Nur eines fällt auf. In der aufgeführten Tabelle über das Bruttogehalt von Männern und Frauen sind die angesagtesten Berufe der Region für Frauen und Männer aufgeführt. Nach dieser Tabelle verdienen Männer im Schnitt 12,83 und Frauen 11,93 Euro/Stunde. Es hätte den Artikel optimiert, wenn Frau Vössing mal nachgerechnet und festgestellt hätte, dass, wenn man Äpfel mit Äpfeln und nicht mit Birnen vergleicht, Männer „nur“ 7 und keine 22 Prozent mehr als Frauen verdienen.  
In dem Fall hätte auch ein Zitat der DPA-Meldung gereicht. DPA schreibt dazu:
"Hintergrund der Verdienstunterschiede ist vor allem, dass Fra uen und Männer oft in unterschiedlichen Branchen tätig sind und Männer häufiger besser bezahlte Führungspositionen ausüben. Frauen haben öfter als Männer Teilzeitjobs und sind geringfügig beschäftigt. Wenn man solche "arbeitsplatzrelevanten Merkmale" ausblendet, ist die Differenz kleiner. Bei gleicher Qualifikation und Tätigkeit verdienten Frauen laut Statistischem Bundesamt im vergangenen Jahr pro Stunde durchschnittlich sieben Prozent weniger als Männer."

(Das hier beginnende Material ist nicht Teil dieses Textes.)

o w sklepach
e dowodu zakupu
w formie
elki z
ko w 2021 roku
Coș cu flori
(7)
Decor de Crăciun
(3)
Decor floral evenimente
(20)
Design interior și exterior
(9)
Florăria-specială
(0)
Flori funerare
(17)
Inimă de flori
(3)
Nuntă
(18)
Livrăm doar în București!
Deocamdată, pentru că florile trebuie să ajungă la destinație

Mittwoch, 6. November 2013

Stress lass nach

Andreas Rietschels Logbuch vom 02.11.2013
Für all und jedes gibt es in Deutschland eine Studie, einen Test. Während fast alle Medien gebetsmühlenhaft und mit fast gleichem Wortlaut eine DPA-Meldung zum Stresstest der Technikerkrankasse abgedruckt haben, versucht Herr Rietschel in begrüßenswerter Weise, diese Studie ein wenig zu hinterfragen.
   Herrn Rietschel ist zuzustimmen, dass das Wort Stress ein Modewort geworden ist, das heute zu jedermanns Sprachgebrauch geworden ist. Mit seiner Aussage: „Wer keinen Stress hat, kann auch nicht wichtig sein...“ trifft er den Nagel auf den Kopf. Stress ist häufig etwas subjektiv Empfundenes und teils hausgemacht. Auch ist richtig, wenn Rietschel feststellt, dass schon Platon mit „Erkenne dich selbst“ ein Wissen meinte, dass davor schützt, sich zu überschätzen und zu überfordern und nichts unglücklicher mache, als einem Anspruch hinterher zu hetzen, den man nie und nimmer erfüllen könne.
   Zumeist wird der Job als Hauptursache angeführt. Doch wäre es zu einfach, die Gründe allein in der Beschleunigung von Arbeitsprozessen oder der Gratwanderung zwischen Karriere und Familie zu suchen. Zu hohe Erwartungen an die eigene Person, übertriebener Perfektionismus, das Gefühl, überall dabei sein zu müssen und der Verlust der Fähigkeit, sich auf das Wesentliche zu besinnen - das alles stresst zusätzlich. Das Wort Burn-out mag englisch sein, das Phänomen ist vor allem ein deutsches. Wer sich überfordert fühlt, lässt sich gegen Burn-Out behandeln und wer sich unterfordert fühlt gegen Bore-Out (von engl. Boredom – deutsch: Langeweile) . In fast jeder Normalität steckt heute ein diagnostizierbares Krankheitsbild. In der Psychiatrie alles eine Frage der Definition.
   Prüfungsangst ist Krankheit. Wer mehr als zwei Wochen trauert, ist krank. Jedem lebhaften Kind wird ADHS nachgesagt, jedem faulen kann bei Bedarf Legasthenie oder Dyskalkulie (Rechenschwäche) bescheinigt werden. Die Trotzphase avanciert leicht zur „grob gemusterten Launenfehlregulations­störung“. Auch wer schüchtern ist, könnte krank sein. Wer leicht mal was vergisst, hat eine Aufmerksamkeitsstörung. Wer Alltagssorgen hat, ist depressiv. Einer von achtzig Menschen gilt als Autist.
   Deutschland im Stresstest, das ergibt aber auch eine überraschende Einfärbung der Landkarte. Der Norden kühl-blau, der Osten genervt-gelb und der Süden hektisch-rot. Nicht umsonst gibt es die Bierwerbung, in der im hohen Norden alte Männer zusammensitzen und gemütlich den Bügelverschluss ihrer Bierflasche ploppen lassen – nur keine Hektik bitte.
Den Stress bekämpft man am besten, wenn man Studien und Berichte über Stress nicht zur Kenntnis nimmt.